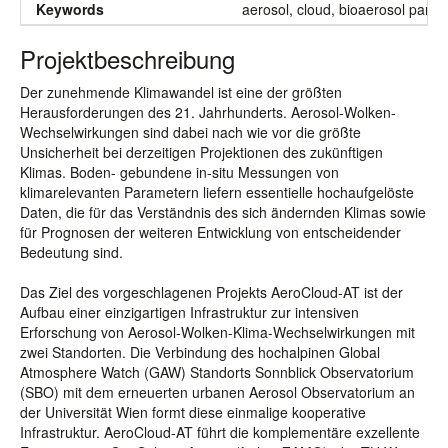
Keywords
aerosol, cloud, bioaerosol parti
Projektbeschreibung
Der zunehmende Klimawandel ist eine der größten
Herausforderungen des 21. Jahrhunderts. Aerosol-Wolken-
Wechselwirkungen sind dabei nach wie vor die größte
Unsicherheit bei derzeitigen Projektionen des zukünftigen
Klimas. Boden- gebundene in-situ Messungen von
klimarelevanten Parametern liefern essentielle hochaufgelöste
Daten, die für das Verständnis des sich ändernden Klimas sowie
für Prognosen der weiteren Entwicklung von entscheidender
Bedeutung sind.
Das Ziel des vorgeschlagenen Projekts AeroCloud-AT ist der
Aufbau einer einzigartigen Infrastruktur zur intensiven
Erforschung von Aerosol-Wolken-Klima-Wechselwirkungen mit
zwei Standorten. Die Verbindung des hochalpinen Global
Atmosphere Watch (GAW) Standorts Sonnblick Observatorium
(SBO) mit dem erneuerten urbanen Aerosol Observatorium an
der Universität Wien formt diese einmalige kooperative
Infrastruktur. AeroCloud-AT führt die komplementäre exzellente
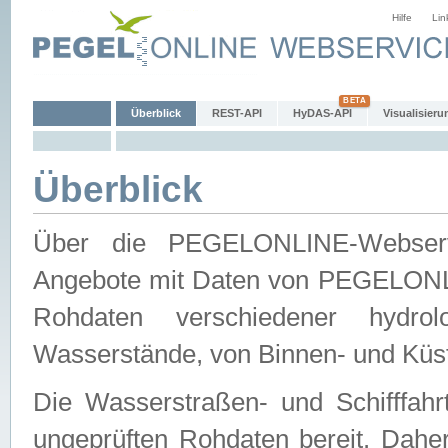
Hilfe
Lin
Überblick
REST-API
HyDAS-API
Visualisieru
Überblick
Über die PEGELONLINE-Webservic
Angebote mit Daten von PEGELONLI
Rohdaten verschiedener hydro
Wasserstände, von Binnen- und Küs
Die Wasserstraßen- und Schifffahr
ungeprüften Rohdaten bereit. Daher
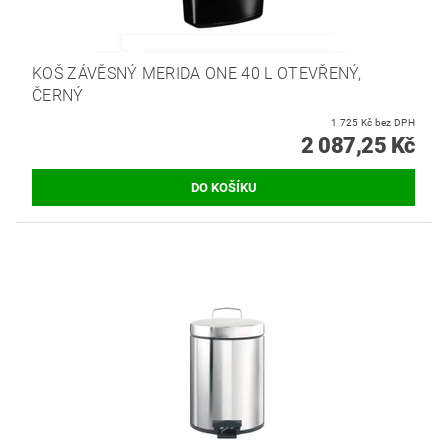
KOŠ ZÁVĚSNÝ MERIDA ONE 40 L OTEVŘENÝ,
ČERNÝ
1 725 Kč bez DPH
2 087,25 Kč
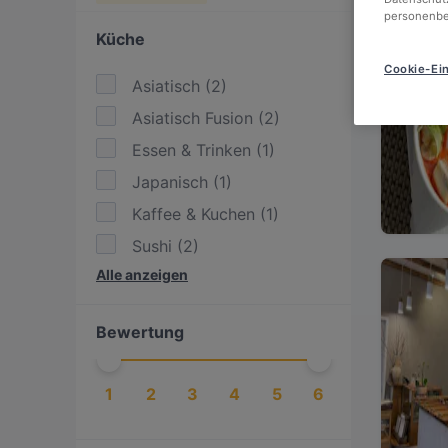
personenbe
Küche
Cookie-Ein
Asiatisch
(
2
)
Asiatisch Fusion
(
2
)
Essen & Trinken
(
1
)
Japanisch
(
1
)
Kaffee & Kuchen
(
1
)
Sushi
(
2
)
Alle anzeigen
Vietnamesisch
(
1
)
Bewertung
1
2
3
4
5
6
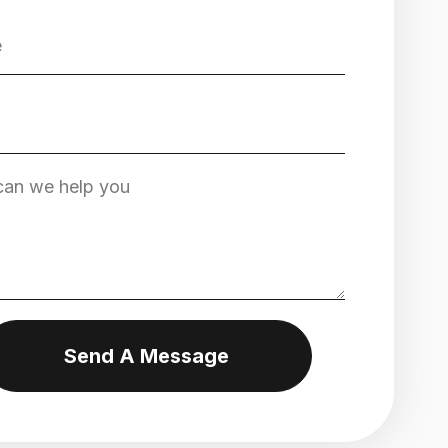
Send A Message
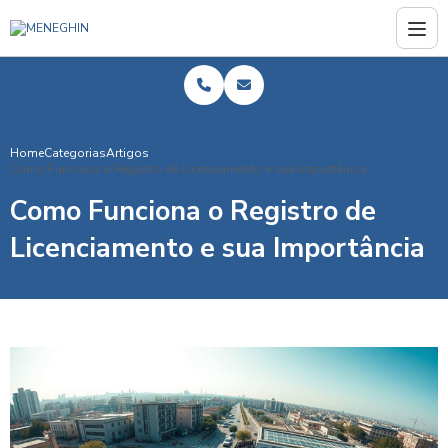
Home
Categorias
Artigos
Como Funciona o Registro de Licenciamento e sua Importância
Como Funciona o Registro de
Licenciamento e sua Importância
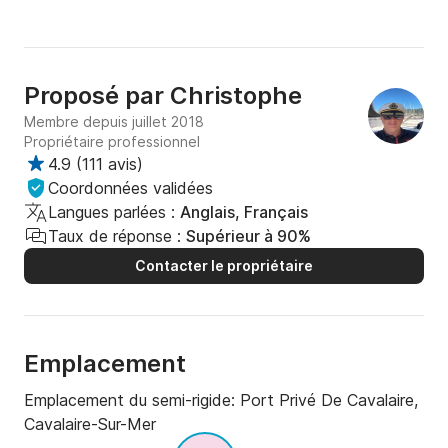
Proposé par
Christophe
Membre depuis juillet 2018
Propriétaire professionnel
4.9
(
111 avis
)
Coordonnées validées
Langues parlées :
Anglais, Français
Taux de réponse :
Supérieur à 90%
Contacter le propriétaire
Emplacement
Emplacement du semi-rigide:
Port Privé De Cavalaire,
Cavalaire-Sur-Mer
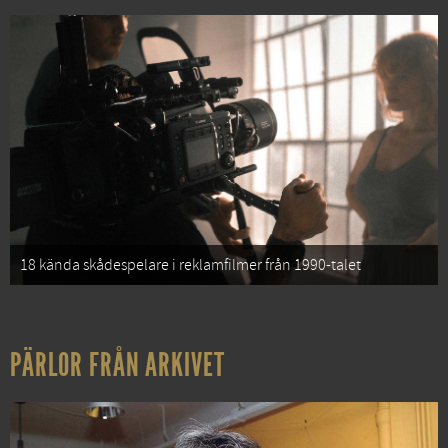
18 kända skådespelare i reklamfilmer från 1990-talet
PÄRLOR FRÅN ARKIVET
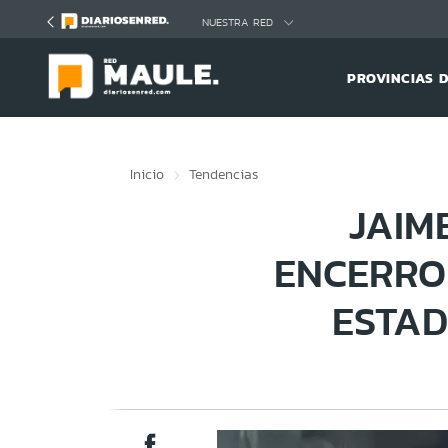
Click acá para ir directamente al contenido
NUESTRA RED
PROVINCIAS 
Inicio
Tendencias
JAIM
ENCERRO
ESTA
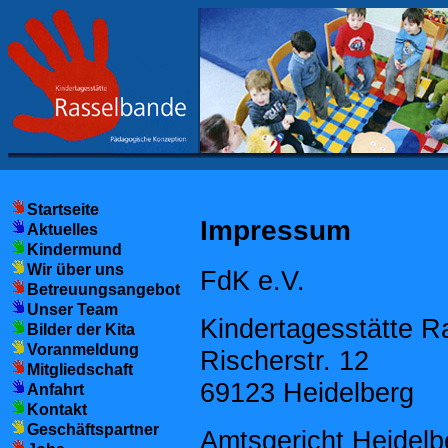
Startseite
Impressum
Aktuelles
Kindermund
Wir über uns
FdK e.V.
Betreuungsangebot
Unser Team
Kindertagesstätte 
Bilder der Kita
Voranmeldung
Rischerstr. 12
Mitgliedschaft
69123 Heidelberg
Anfahrt
Kontakt
Geschäftspartner
Amtsgericht Heidelb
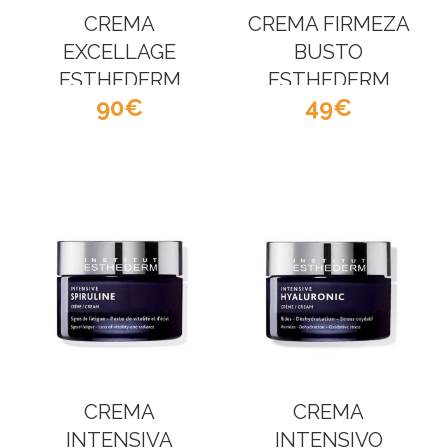
CREMA
CREMA FIRMEZA
EXCELLAGE
BUSTO
ESTHEDERM
ESTHEDERM
90
49
CREMA
CREMA
INTENSIVA
INTENSIVO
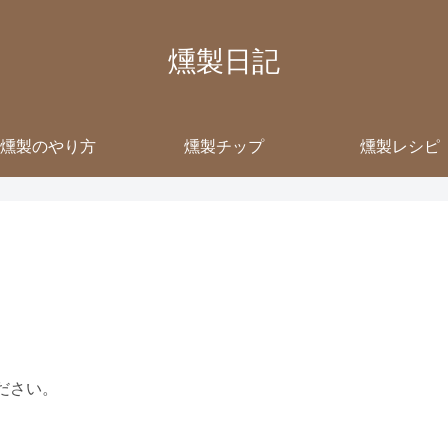
燻製日記
燻製のやり方
燻製チップ
燻製レシピ
ださい。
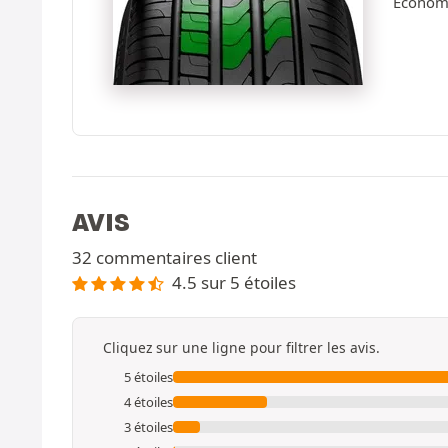
Économi
AVIS
32 commentaires client
4.5 sur 5 étoiles
Cliquez sur une ligne pour filtrer les avis.
5 étoiles
4 étoiles
3 étoiles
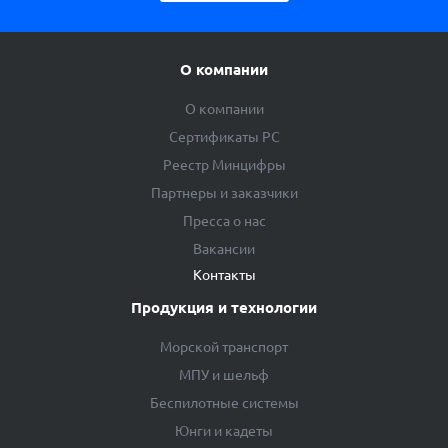
О компании
О компании
Сертификаты РС
Реестр Минцифры
Партнеры и заказчики
Пресса о нас
Вакансии
Контакты
Продукция и технологии
Морской транспорт
МПУ и шельф
Беспилотные системы
Юнги и кадеты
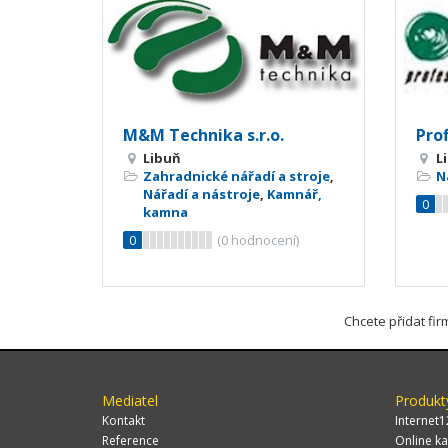
M&M Technika s.r.o.
Prof
Libuň
L
Zahradnické nářadí a stroje
,
N
Nářadí a nástroje
,
Kamnář,
0
kamna
0
(
0
hodnocení)
Chcete přidat fi
Mediatel
Produkt
Kontakt
Internet1
Reference
Online ka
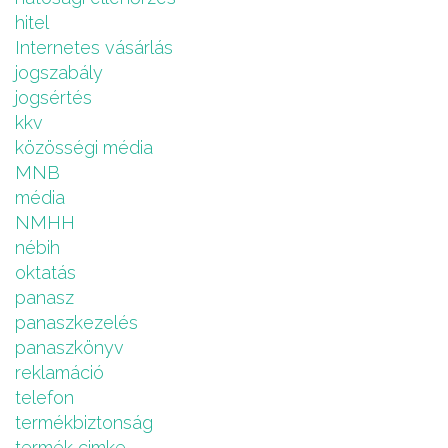
hitel
Internetes vásárlás
jogszabály
jogsértés
kkv
közösségi média
MNB
média
NMHH
nébih
oktatás
panasz
panaszkezelés
panaszkönyv
reklamáció
telefon
termékbiztonság
termék cimke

*EXERCISE DESCRIPTION*
Only the number is wanted: how many lines above include the word "sind"?

*RESPONSE BOX*
2